The winner on k₁=8, k₂=25 is not the winner on k₁=k₂=10. A practitioner tuning on a single instance over-fits to that instance's idiosyncrasies; reporting sweeps on a single instance may overstate the robustness of any individual claim.

Some hyperparameters stabilise, others swing

Top-3 ReLU vs. Tanh configurations on two slowdown instances. ReLU produces tighter clusters across the surrounding hyperparameter sweep.

Training curves under ReLU and Tanh activations on two slowdown instances

The result

ReLU acts as a stabilising element rather than merely an architectural detail. The activation choice tightens the cluster of nearby configurations, so other hyperparameters matter less when ReLU is fixed.

Takeaways

Single-instance tuning over-fits

The winning configuration on one instance can be 2.5× worse on another. Practitioners who tune on one instance bake in idiosyncrasies of that instance.

Some choices are stabilisers

ReLU vs. Tanh in this study isn't just an architectural detail. Stabilisers reduce sensitivity to the rest of the configuration and can be fixed without further tuning.

Report sweeps across instances, not within

An instance family is the natural setting for hyperparameter claims. Single-instance sweeps remain useful for ablations, not for robustness.

Tuning budget is itself a comparison axis

How much grid-search did a result need? Algorithms that need less tuning are more useful in practice, separate from how good they look at their peak.

Restricting the policy class

Structure

Does encoding domain knowledge into the policy help?

A natural intuition in applying learning-based methods to operational problems is that incorporating structural knowledge should improve performance. One concrete way to do this is to restrict the policy class: mask actions that violate work-conservation, so the agent never sees the option of idling a server when work is available.

Reducing the search space should, in principle, accelerate learning and improve the quality of the converged policy. We test this intuition on two environments we've already used as testbeds: the symmetric tight slowdown instance of the two-class queue and the stationary N-model.

The question

Does masking non-work-conserving actions speed up learning, or does the constraint distort the gradient signal?

WITH MASK

Work-conserving PPO

Domain knowledge baked in

Policy classWork-conserving only

Idle actionMasked out (forbidden)

Search spaceSmaller, structured

IntuitionShould speed up learning

NO MASK

Unrestricted PPO

Learn the constraint from rewards

Policy classFull action space

Idle actionAvailable, must be discovered as bad

Search spaceLarger, unstructured

IntuitionShould be slower / less stable

Hover or focus a card for the variant's details.

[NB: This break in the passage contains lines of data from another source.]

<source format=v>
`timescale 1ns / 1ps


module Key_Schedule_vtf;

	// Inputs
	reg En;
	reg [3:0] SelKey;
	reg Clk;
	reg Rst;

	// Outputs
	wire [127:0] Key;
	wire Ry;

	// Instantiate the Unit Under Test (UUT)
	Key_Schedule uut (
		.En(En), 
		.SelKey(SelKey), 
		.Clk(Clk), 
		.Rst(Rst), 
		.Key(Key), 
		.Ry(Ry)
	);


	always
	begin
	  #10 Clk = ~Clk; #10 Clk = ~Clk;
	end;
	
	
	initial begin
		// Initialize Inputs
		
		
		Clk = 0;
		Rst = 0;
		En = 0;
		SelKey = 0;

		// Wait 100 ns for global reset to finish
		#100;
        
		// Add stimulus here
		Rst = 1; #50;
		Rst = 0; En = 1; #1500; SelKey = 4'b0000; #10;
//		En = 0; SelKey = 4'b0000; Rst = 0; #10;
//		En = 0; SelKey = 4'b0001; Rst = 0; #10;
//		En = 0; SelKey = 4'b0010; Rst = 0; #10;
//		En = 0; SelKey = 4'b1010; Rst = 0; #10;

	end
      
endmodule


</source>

Result: training curves on both environments

Symmetric tight slowdown (left) and stationary N-model (right). Each pair compares PPO with and without the work-conservation mask.

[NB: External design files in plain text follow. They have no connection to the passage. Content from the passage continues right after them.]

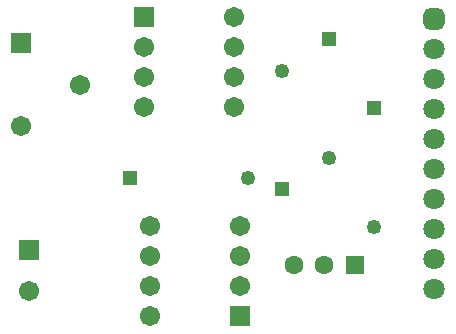
<source format=gbr>
%TF.GenerationSoftware,Altium Limited,Altium Designer,24.10.1 (45)*%
G04 Layer_Color=8388736*
%FSLAX45Y45*%
%MOMM*%
%TF.SameCoordinates,84579A9D-6CBE-44F1-8994-53D447095AA9*%
%TF.FilePolarity,Negative*%
%TF.FileFunction,Soldermask,Top*%
%TF.Part,Single*%
G01*
G75*
%TA.AperFunction,ComponentPad*%
%ADD13R,1.25000X1.25000*%
%ADD14C,1.25000*%
%ADD17R,1.25000X1.25000*%
%ADD27R,1.70320X1.70320*%
%ADD28C,1.70320*%
%ADD29R,1.71120X1.71120*%
%ADD30C,1.71120*%
%ADD31C,1.80320*%
G04:AMPARAMS|DCode=32|XSize=1.8032mm|YSize=1.8032mm|CornerRadius=0.5016mm|HoleSize=0mm|Usage=FLASHONLY|Rotation=270.000|XOffset=0mm|YOffset=0mm|HoleType=Round|Shape=RoundedRectangle|*
%AMROUNDEDRECTD32*
21,1,1.80320,0.80000,0,0,270.0*
21,1,0.80000,1.80320,0,0,270.0*
1,1,1.00320,-0.40000,-0.40000*
1,1,1.00320,-0.40000,0.40000*
1,1,1.00320,0.40000,0.40000*
1,1,1.00320,0.40000,-0.40000*
%
%ADD32ROUNDEDRECTD32*%
%ADD33C,1.60320*%
%ADD34R,1.60320X1.60320*%
D13*
X1455800Y1384300D02*
D03*
D14*
X2455800D02*
D03*
X3136900Y1557400D02*
D03*
X2743200Y2290700D02*
D03*
X3517900Y973200D02*
D03*
D17*
X3136900Y2557400D02*
D03*
X2743200Y1290700D02*
D03*
X3517900Y1973200D02*
D03*
D27*
X1574800Y2743200D02*
D03*
X2387600Y215900D02*
D03*
D28*
X1574800Y2489200D02*
D03*
Y2235200D02*
D03*
Y1981200D02*
D03*
X2336800Y2743200D02*
D03*
Y2489200D02*
D03*
Y2235200D02*
D03*
Y1981200D02*
D03*
X2387600Y469900D02*
D03*
Y723900D02*
D03*
Y977900D02*
D03*
X1625600Y215900D02*
D03*
Y469900D02*
D03*
Y723900D02*
D03*
Y977900D02*
D03*
D29*
X596900Y774700D02*
D03*
X530400Y2522900D02*
D03*
D30*
X596900Y424700D02*
D03*
X1030400Y2172900D02*
D03*
X530400Y1822900D02*
D03*
D31*
X4025900Y444500D02*
D03*
Y698500D02*
D03*
Y1460500D02*
D03*
Y1968500D02*
D03*
Y2476500D02*
D03*
Y2222500D02*
D03*
Y1714500D02*
D03*
Y1206500D02*
D03*
Y952500D02*
D03*
D32*
Y2730500D02*
D03*
D33*
X3098800Y647700D02*
D03*
X2838800D02*
D03*
D34*
X3358800D02*
D03*
%TF.MD5,f454264502b7ebb3d2f9bf16ea09813f*%
M02*

</source>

PPO with and without an action mask enforcing work-conservation

The result

In both environments the non-masked variant converges at least as quickly and reaches at least as low a final cost. The masked variant is the one with noticeably higher run-to-run variability, the opposite of the conventional intuition.

Takeaways

"More structure helps" is not universal

The effect of structural restriction interacts with the algorithm and the environment. The intuition should be tested rather than assumed.

Constraints can distort gradients

A plausible explanation: the work-conservation constraint distorts the gradient signal in a way PPO's clipped objective handles less gracefully than alternative algorithms.

A benchmark makes this falsifiable

Whether the finding extends to other policy-gradient methods is exactly the kind of follow-up question a shared environment makes addressable, and reproducible.

Variance is a first-class measurement

The masked variant didn't lose on average cost; it lost on stability across runs. Reporting run-to-run variance is what surfaced this.